# b450 kompatibel mit Ryzen 5 2600?



## havir (2. September 2018)

guten morgen, 
habe mir vor kurzem ein b350 bestellt und wieder zurückgeschickt da es nicht lief grund er erkennt meine cpu nicht. würde das b450 mainboard meine cpu beim ersten start sofort erkennen ?


----------



## amdahl (2. September 2018)

Ja. Das B350-Board hätte nur ein aktuelles Bios gebraucht. B450 erkennt ab Werk Ryzen 2xxx CPUs.


----------



## Elistaer (4. September 2018)

Du musst B350 und X370 das BIOS Update mit machen lassen ohne geht es für Ryzen 2000 nicht. 

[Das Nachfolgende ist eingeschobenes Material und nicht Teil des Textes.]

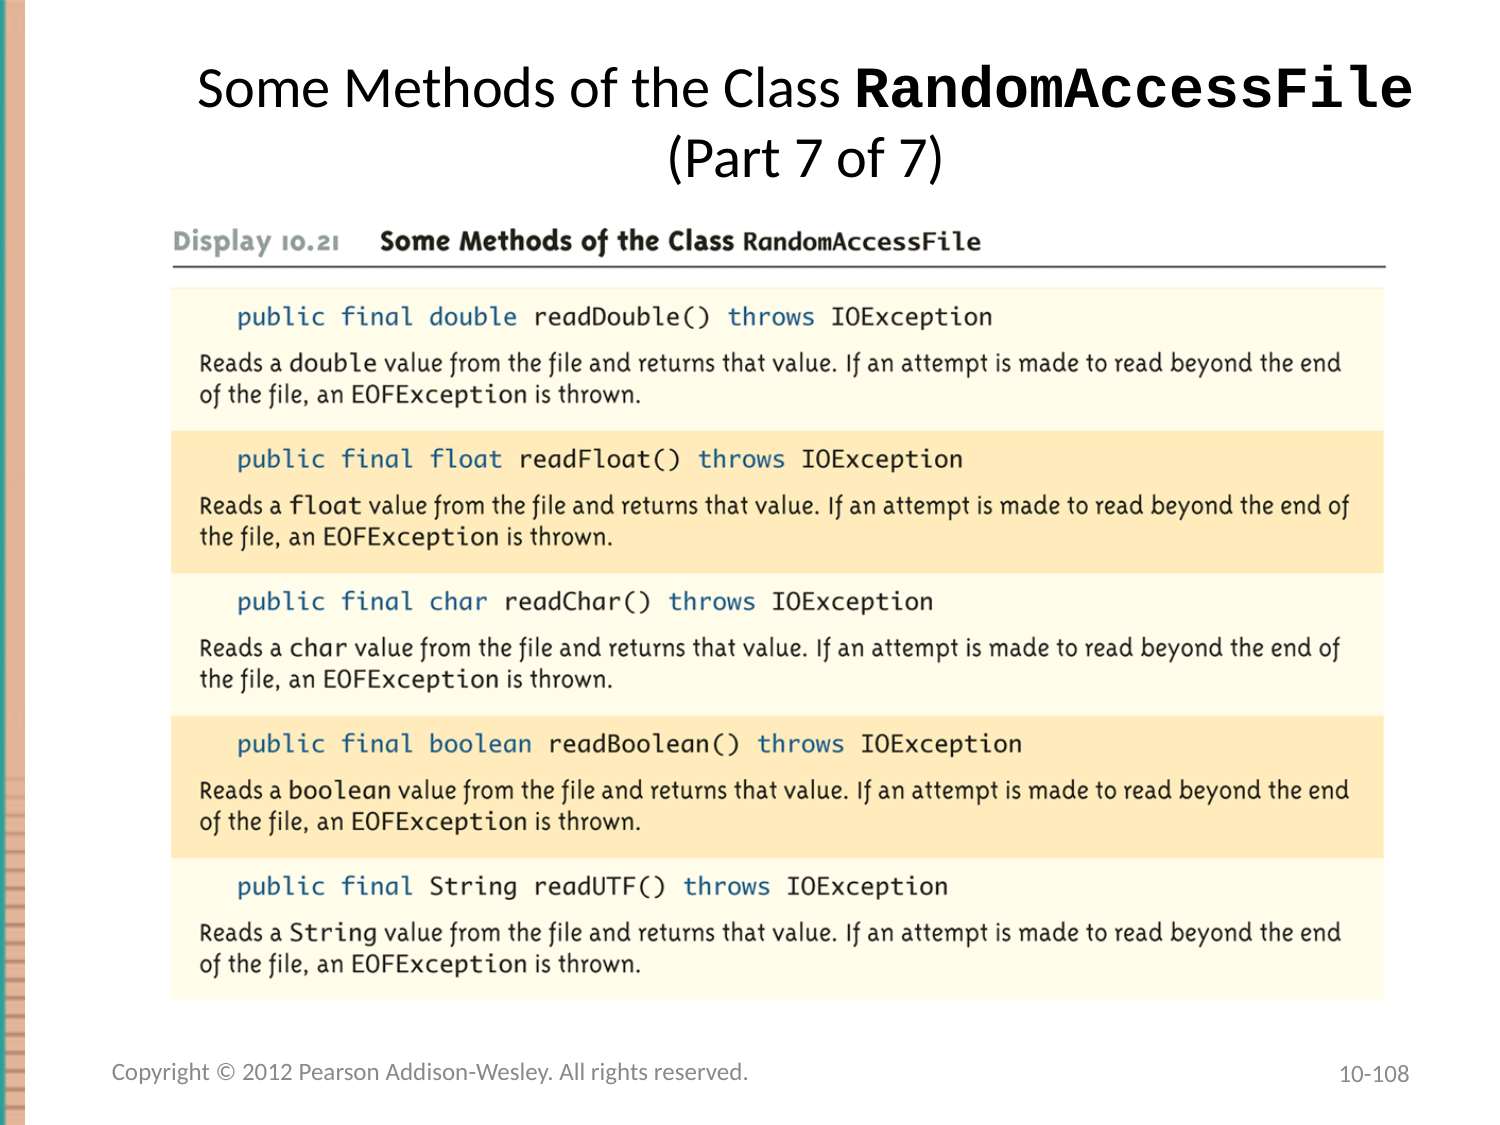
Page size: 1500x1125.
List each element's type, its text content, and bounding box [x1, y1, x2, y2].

Gesendet von meinem RNE-L21 mit Tapatalk


----------



## bastian123f (4. September 2018)

Beim B450 sollte deine CPU sofort laufen. Nur bei den B350 und X370 Chipsätzen geht das nicht auf anhieb, außer es steht extra auf der verpackung. 
Da diese Chipsätze ein Jahr alter sind, als die 400er, benötigen diese ein BIOS-Update, um die neuen Ryzen 2000 CPUs zu erkennen.


----------